As described in the textbook and the lectures, utilization is reduced below 100% due to fragmentation, taking two different forms:
- External fragmentation: Unused space between allocated blocks or at the end of the heap
- Internal fragmentation: Space within an allocated block that cannot be used for storing data, because it is required for some of the manager’s data structures (e.g., headers, footers, and free-list pointers), or because extra bytes must be allocated to meet alignment or minimum block size requirements
To reduce external fragmentation, you will want to implement good block placement heuristics. To reduce internal fragmentation, it helps to reduce the storage for your data structures as much as possible.
Maximizing throughput requires making sure your allocator finds a suitable block quickly. This involves constructing more elaborate data structures than is found in the provided code. However, your code need not use any exotic data structures, such as search trees. Our reference implementation only uses singly- and doubly-linked lists.

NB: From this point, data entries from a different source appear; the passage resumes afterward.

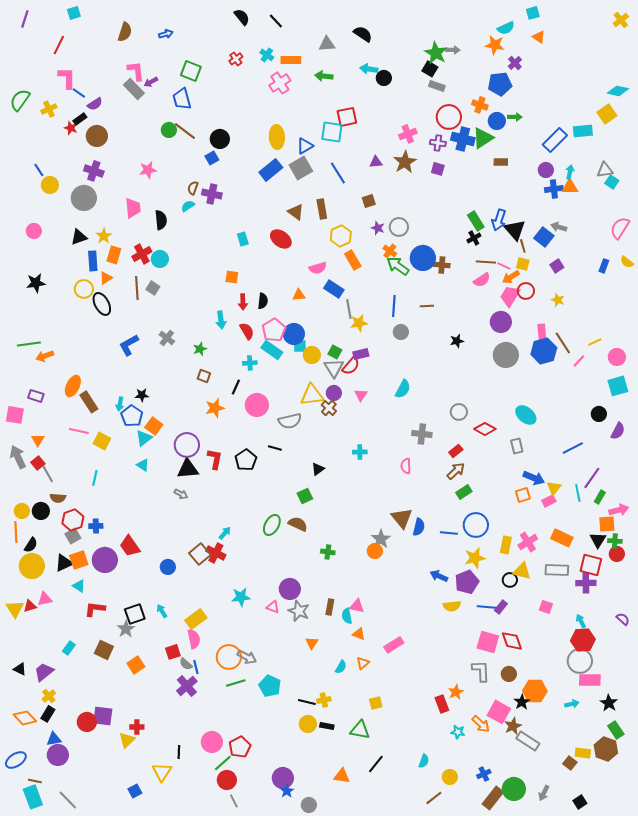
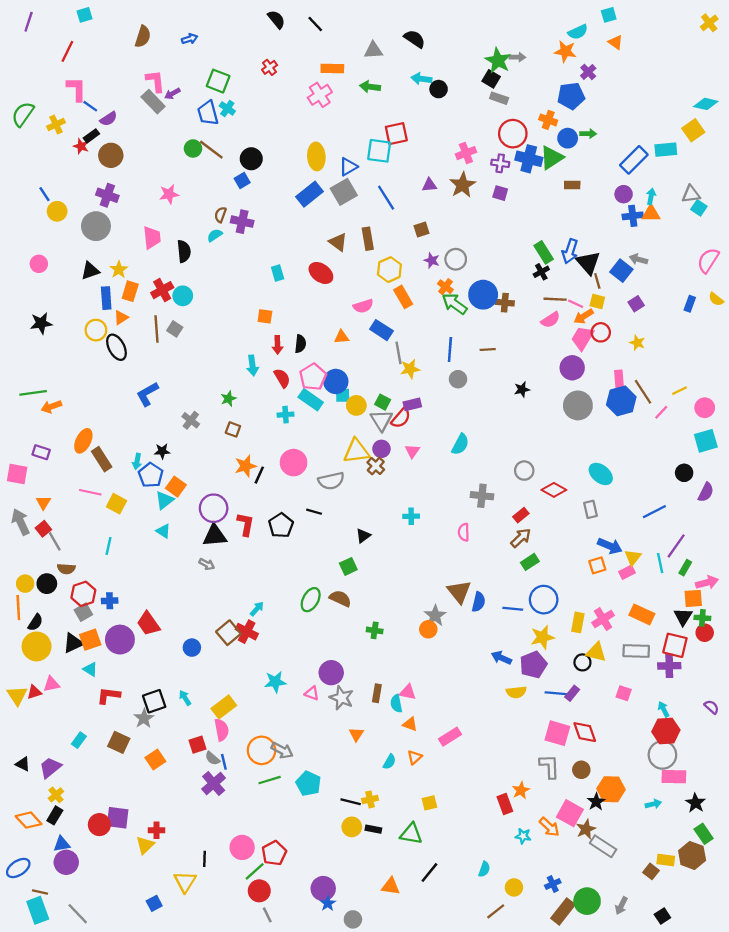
cyan cross: (267, 55) -> (227, 108), moved
gray cross: (167, 338) -> (191, 420), moved
black line: (236, 387) -> (259, 475), moved

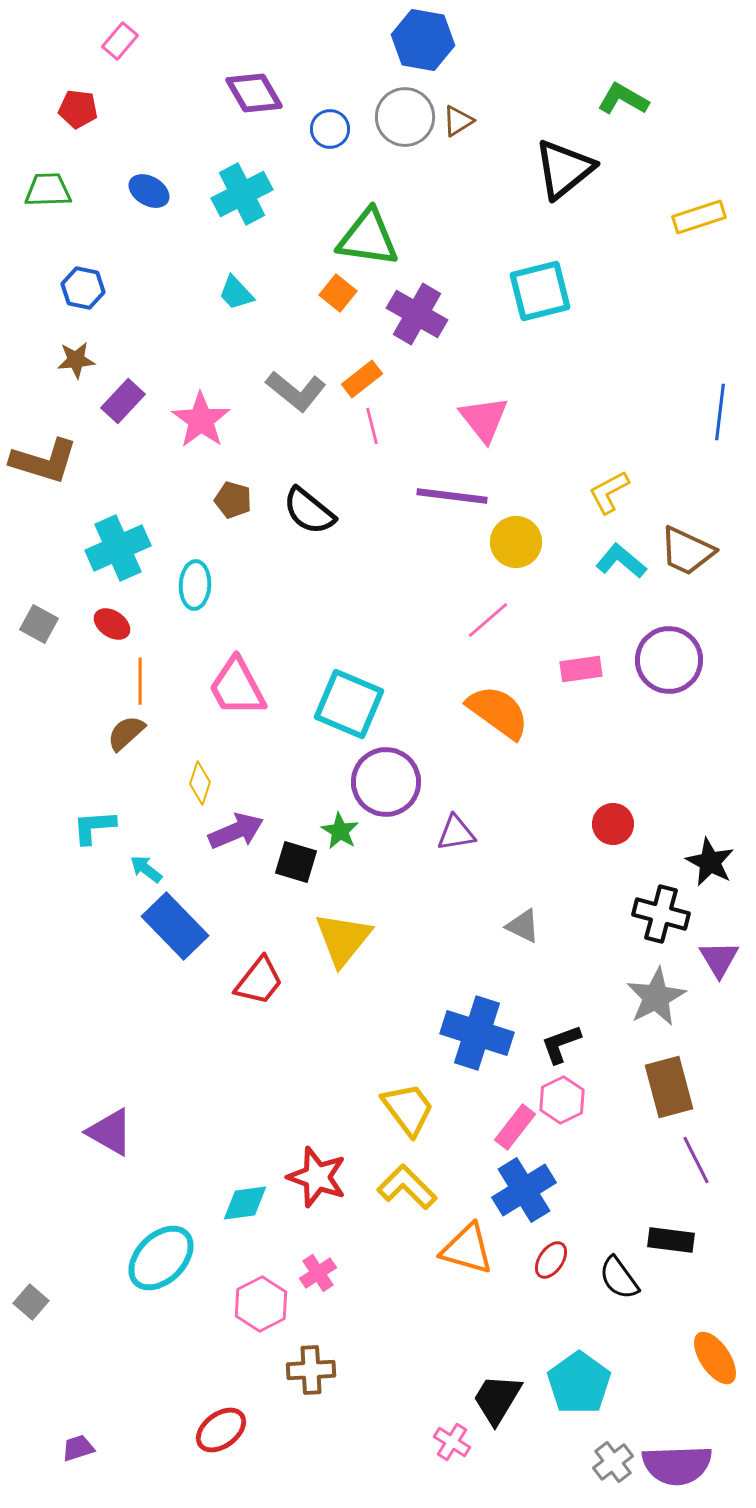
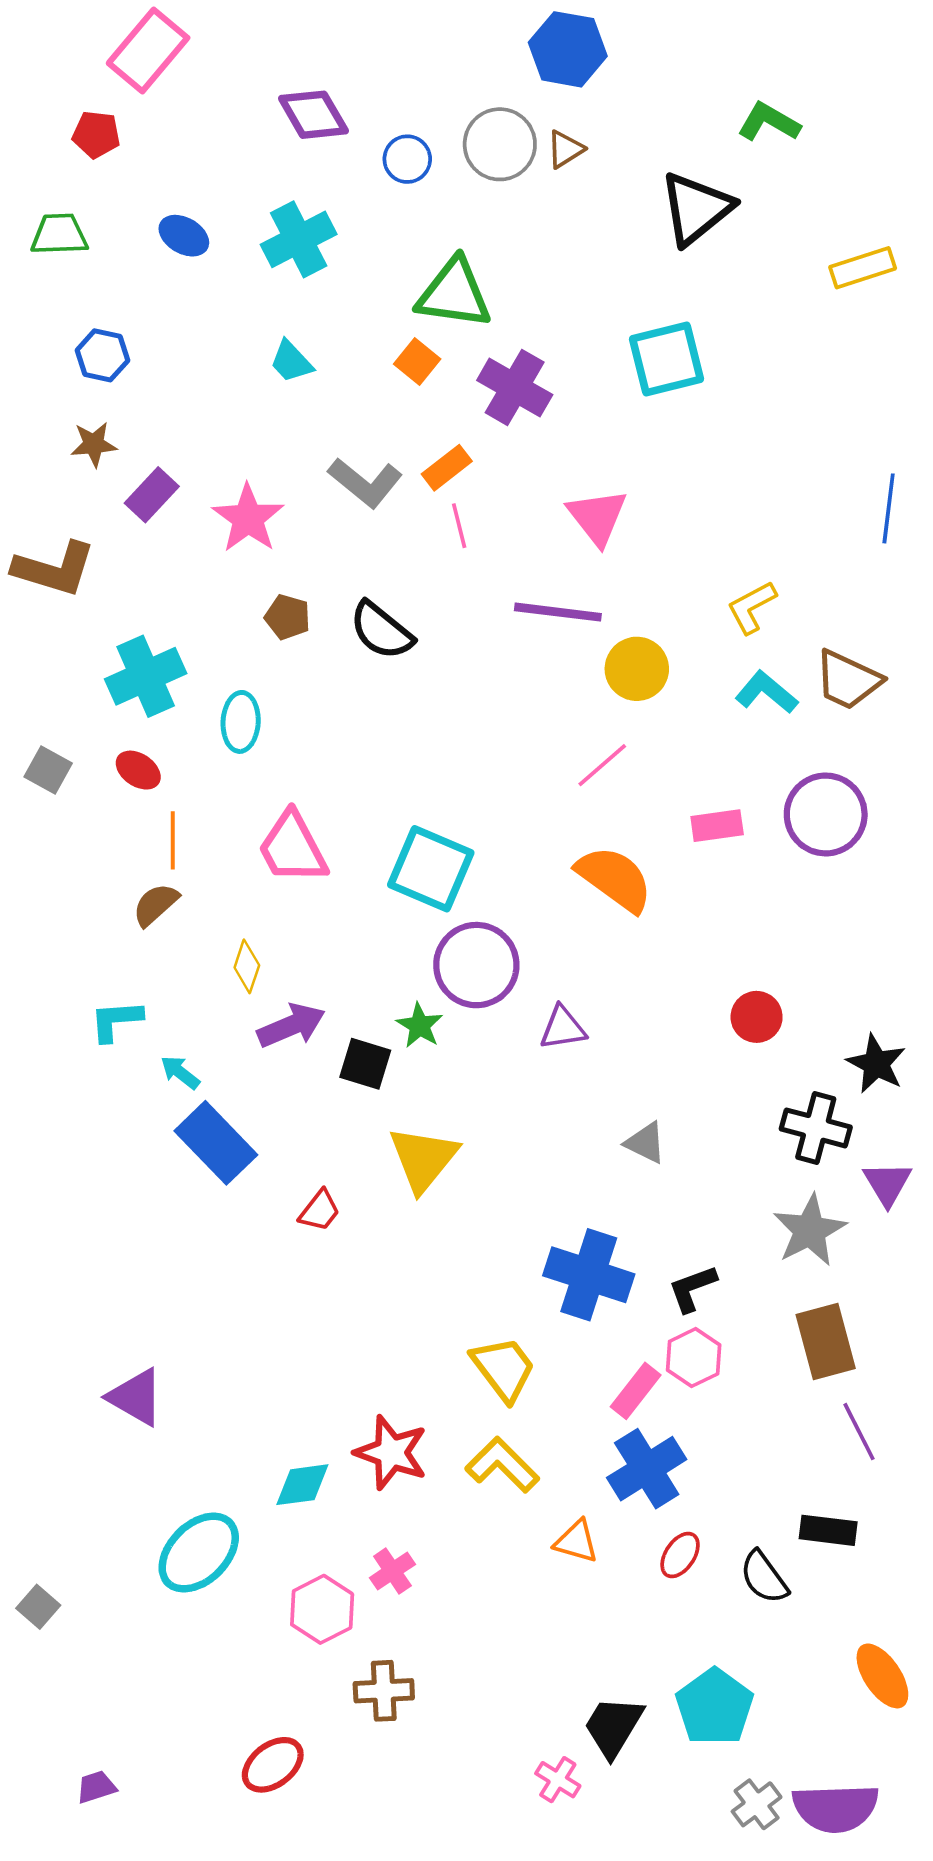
blue hexagon: (423, 40) -> (568, 49), moved
pink rectangle: (120, 41) -> (148, 51), size x1.8
red trapezoid: (259, 981) -> (320, 1211), size x0.7
orange triangle: (467, 1249) -> (576, 1541), size x0.7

Here’s a strategy we suggest you follow in meeting the checkpoint and final version requirements:
- Checkpoint. The provided code already meets the required utilization performance2 , but it has very low throughput. You can achieve the required throughput by converting to an explicit-list allocator, and then converting that into a segregated free list allocator. Both of these changes will not affect your utilization much.
You will want to experiment with allocation policies. The provided code implements first-fit search. Some allocators attempt best-fit search, but this is difficult to do efficiently. You can find ways to introduce elements of best-fit search into a first-fit allocator, while keeping the amount of search bounded.
Depending on whether you place newly freed blocks at the beginning or the end of a free list, you can implement either a last-in-first-out (LIFO) or a first-in-first-out (FIFO) queue discipline. You should experiment with both.
- Final Version. Building on the checkpoint version, you must greatly increase the utilization and keep a high throughput. You must reduce both external and internal fragmentation.
Reducing external fragmentation requires achieving something closer to best-fit allocation.
Reducing internal fragmentation requires reducing data structure overhead. There are multiple ways to do this, each with its own challenges. Possible approaches and their associated challenges include:
- Eliminate footers in allocated blocks. But, you still need to be able to implement coalescing. See the discussion about this optimization on page 852 of the textbook.
- Decrease the minimum block size. But, you must then manage free blocks that are too small to hold the pointers for a doubly linked free list.
- Set up special regions of memory for small, fixed-size blocks. But, you will need to manage these and be able to free a block when given only the starting address of its payload.